Maybe. But ... I'm to cynical to put my faith in "maybe".

------
__david__
While that is a horrible idea, it's worth noting that a patent != actually
doing anything. So no, they can't turn off your camera… yet.

------
glenra
Once again: If you read the actual patent (
[http://www.google.com/patents/US8254902](http://www.google.com/patents/US8254902)
), the quote about some police activity requiring _complete blackout
conditions_ is actually in reference to the _screen brightness_ , not the
cameras. One aspect of the idea seems to be that the phones OF THE COPS would
be able to go dark in response to a central command. It has nothing to do with
turning off the cameras of citizen-journalists.
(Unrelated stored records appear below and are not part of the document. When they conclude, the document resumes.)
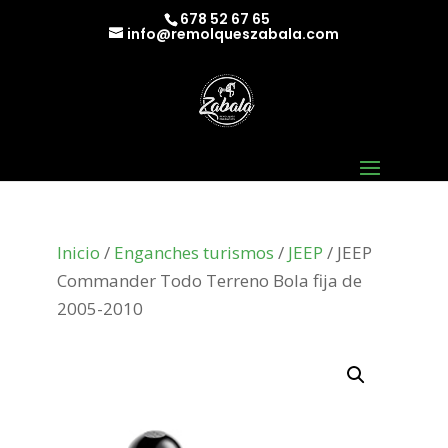
678 52 67 65
info@remolqueszabala.com
Inicio
/
Enganches turismos
/
JEEP
/ JEEP
Commander Todo Terreno Bola fija de
2005-2010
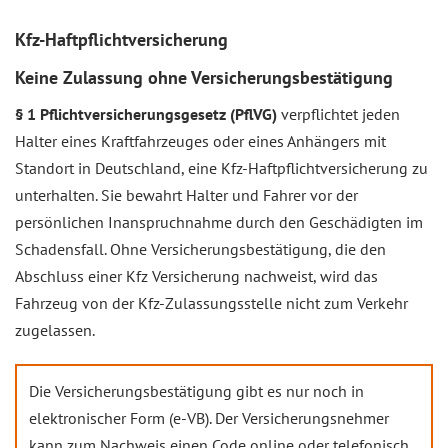
Kfz-Haftpflichtversicherung
Keine Zulassung ohne Versicherungsbestätigung
§ 1 Pflichtversicherungsgesetz (PflVG)
verpflichtet jeden
Halter eines Kraftfahrzeuges oder eines Anhängers mit
Standort in Deutschland, eine Kfz-Haftpflichtversicherung zu
unterhalten. Sie bewahrt Halter und Fahrer vor der
persönlichen Inanspruchnahme durch den Geschädigten im
Schadensfall. Ohne Versicherungsbestätigung, die den
Abschluss einer Kfz Versicherung nachweist, wird das
Fahrzeug von der Kfz-Zulassungsstelle nicht zum Verkehr
zugelassen.
Die Versicherungsbestätigung gibt es nur noch in
elektronischer Form (e-VB). Der Versicherungsnehmer
kann zum Nachweis einen Code online oder telefonisch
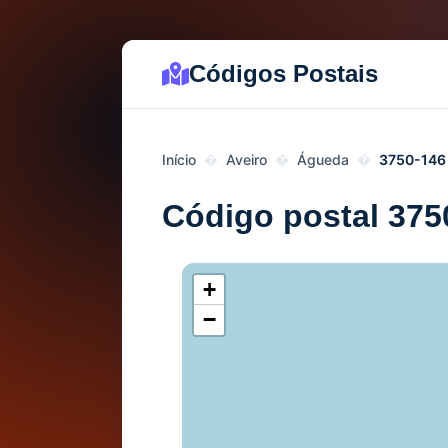
Códigos Postais
Início
Aveiro
Águeda
3750-146
Código postal 375
+
−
(jwz nails it here: [http://www.jwz.org/blog/2013/08/oh-noes-apple-has-
patented-b...](http://www.jwz.org/blog/2013/08/oh-noes-apple-has-
patented-b..). )

Here is the full paragraph from which the misleading quote was yanked:

> _Excessive lighting emanating from wireless devices can also create
> disruption in dark environments. While it is well known that excessive or
> bright lighting in a movie theater can spoil the mood of certain movies,
> excessive lighting can also become a more serious issue in other contexts.
> For example, darkrooms used to develop film can only tolerate very low
> amounts of ambient lighting. Some biological labs also require low levels of
> lighting in certain instances (for example, as in the growth of light-
> sensitive bacteria). Covert police or government operations may require
> complete “blackout” conditions. A person 's sleep can even be interrupted by
> a bright flashing or modulating display (such as to indicate an incoming
> call)._

------
daspion
Per the FCC, "Federal law prohibits the operation, marketing, or sale of any
type of jamming equipment, including devices that interfere with cellular and
Personal Communication Services, police radar, Global Positioning Systems, and
wireless networking services (Wi-Fi)."

Although, I'm sure an exception would be made for law enforcement on the
grounds of national security.

------
makhanko
On the other hand. Apple users can already determine the location of their
phone and remotely lock or wipe out the iPhone using Apple's iCloud website.
Thus apple has technical ability to do just the same - just a matter of
sending few command by the server administrator.

------
jbrowning
Not just for police... I'd imagine event organizers would like to have just
such a technology at their venues to prevent "unauthorized recording." Seems
pretty useless in practice though. Couldn't you just put your phone into
airplane mode?

------
InternalRun
I think they are talking about the patent that is 3 years old and allows them
to turn functions off, no mention of the camera. Like the rest of the media
they have immediately jumped to the worst case scenario.

------
moocowduckquack
Interesting choice of photograph to represent the police, for a military
veterans and foreign affairs journal.